__DATA SHOWN__:
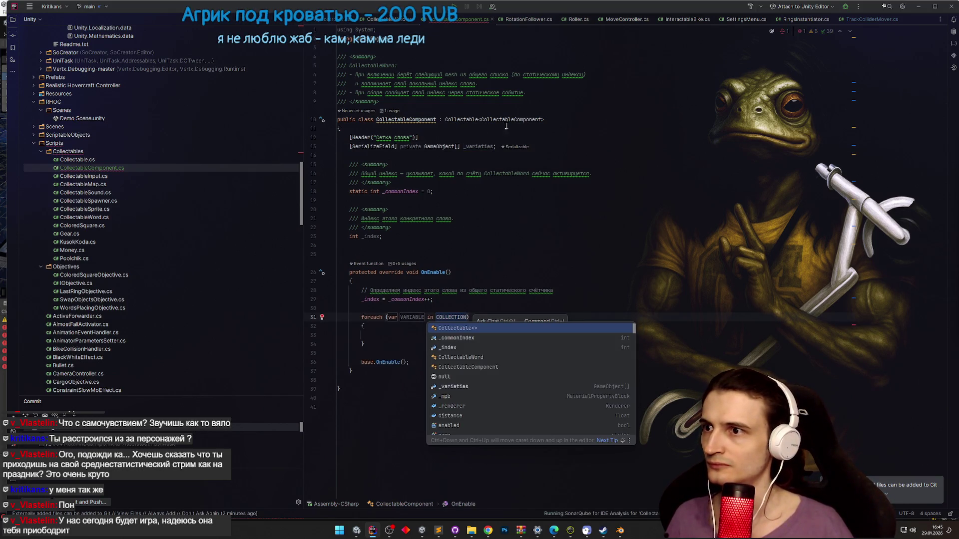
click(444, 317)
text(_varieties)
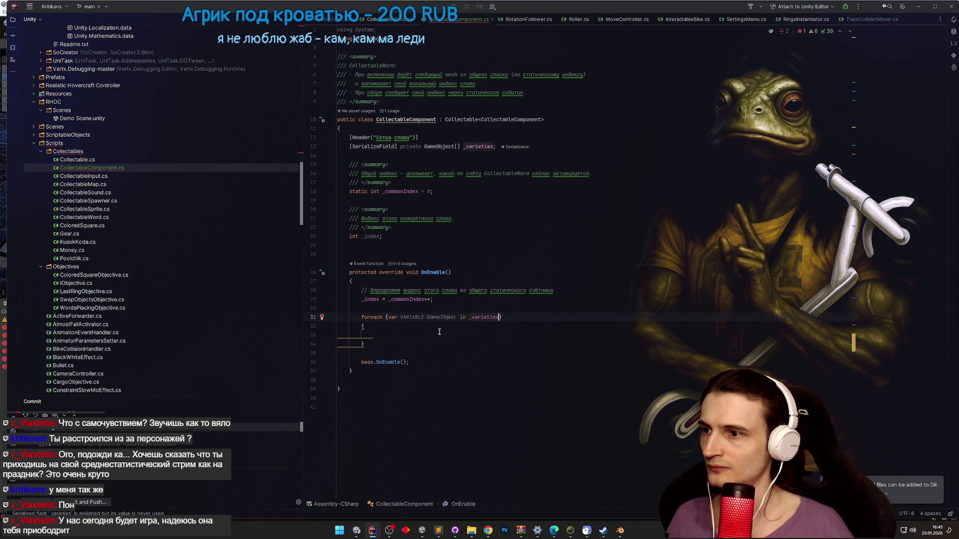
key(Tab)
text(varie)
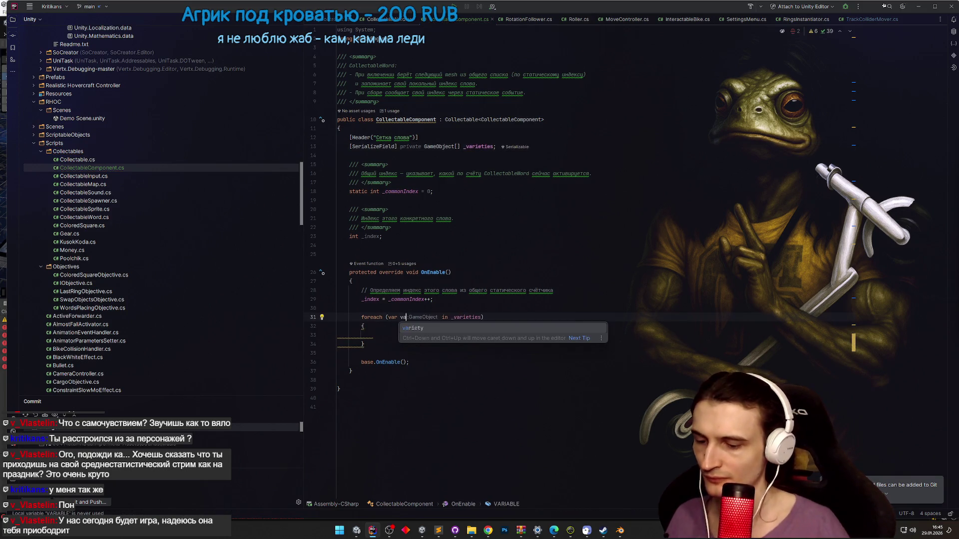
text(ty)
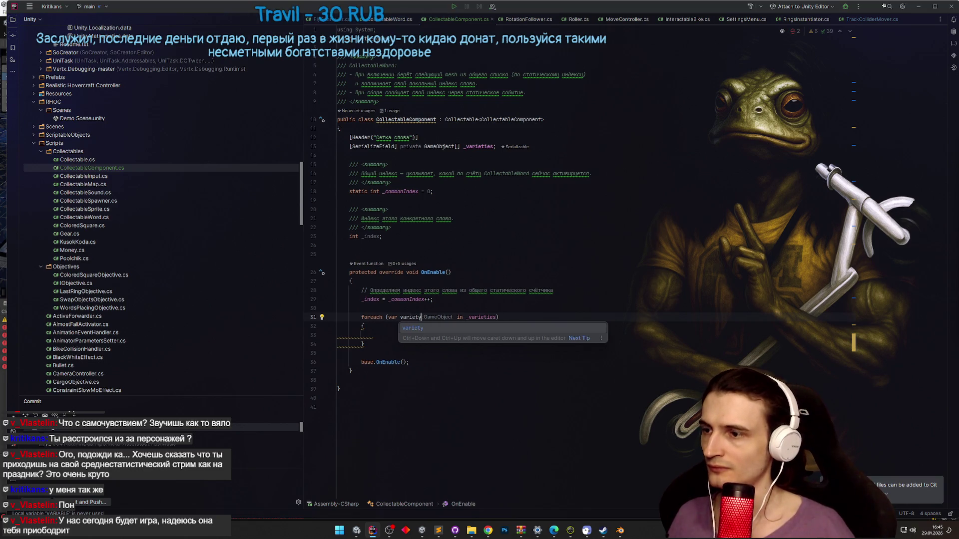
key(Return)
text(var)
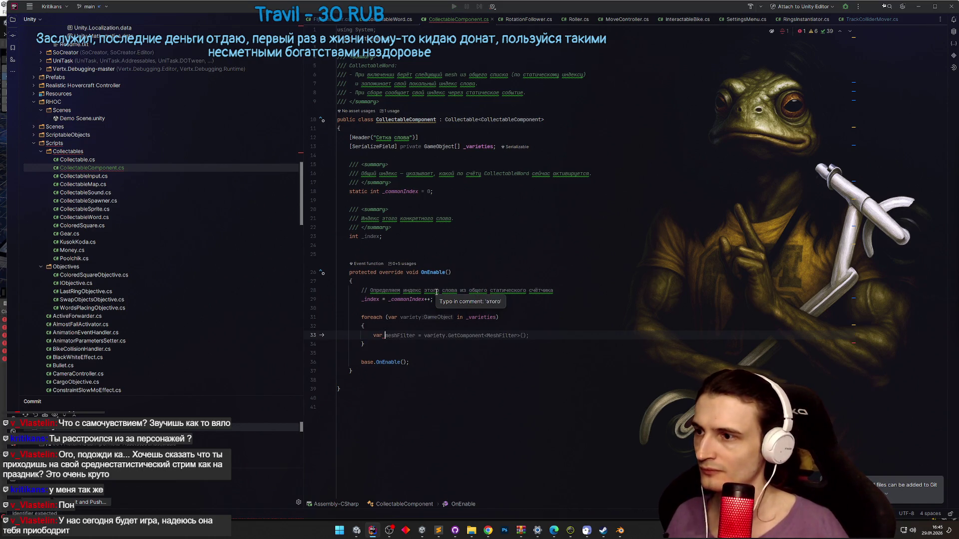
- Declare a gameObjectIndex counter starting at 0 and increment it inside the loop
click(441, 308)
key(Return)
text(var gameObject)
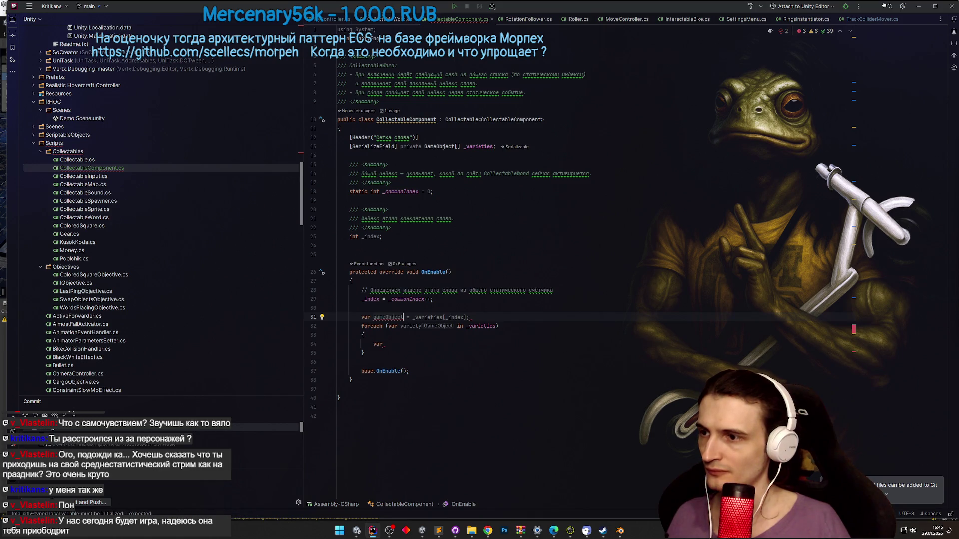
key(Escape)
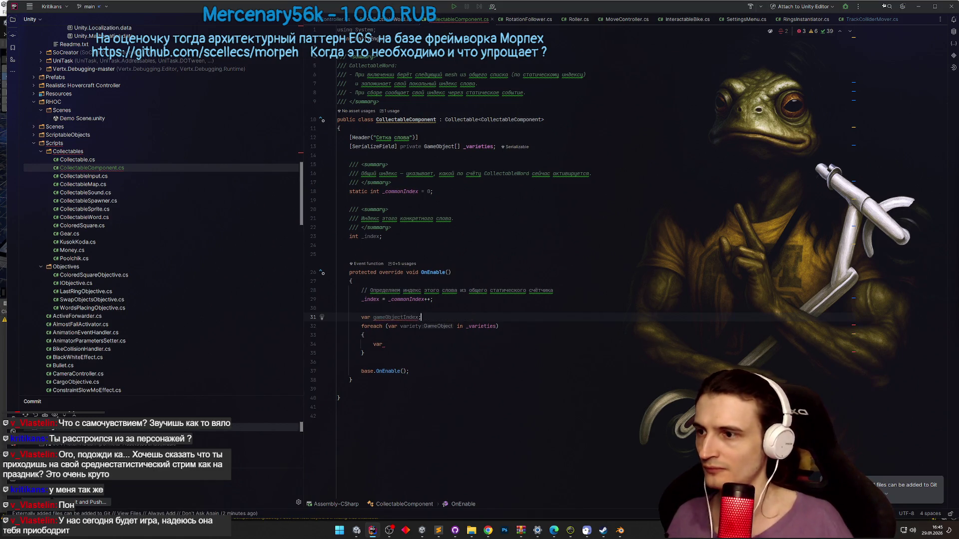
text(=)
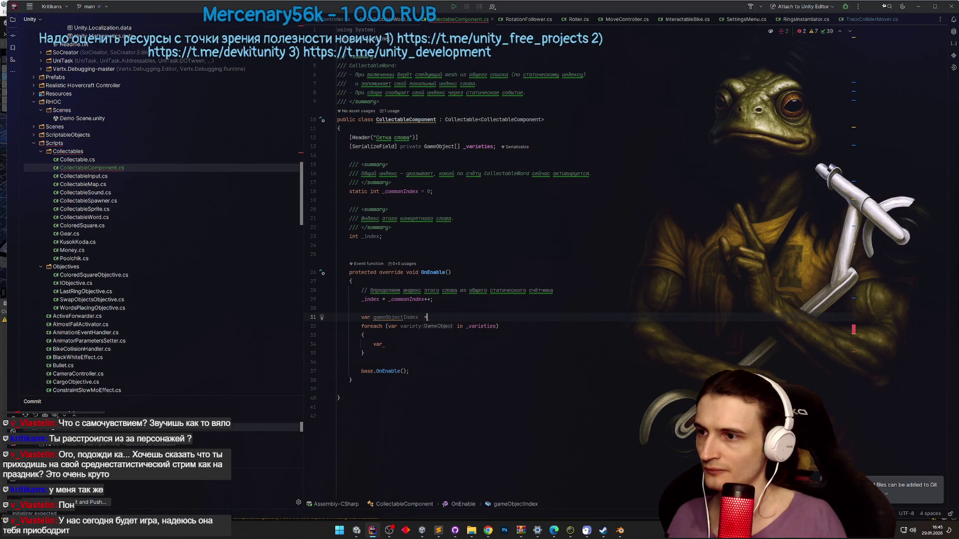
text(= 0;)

__ASSIGNMENT__:
Go through the material above and repeat it exactly. Omit the pictures.

__SOLVED EXERCISE__:
click(444, 317)
text(_varieties)
key(Tab)
text(varie)
text(ty)
key(Return)
text(var)
- Declare a gameObjectIndex counter starting at 0 and increment it inside the loop
click(441, 308)
key(Return)
text(var gameObject)
key(Escape)
text(=)
text(= 0;)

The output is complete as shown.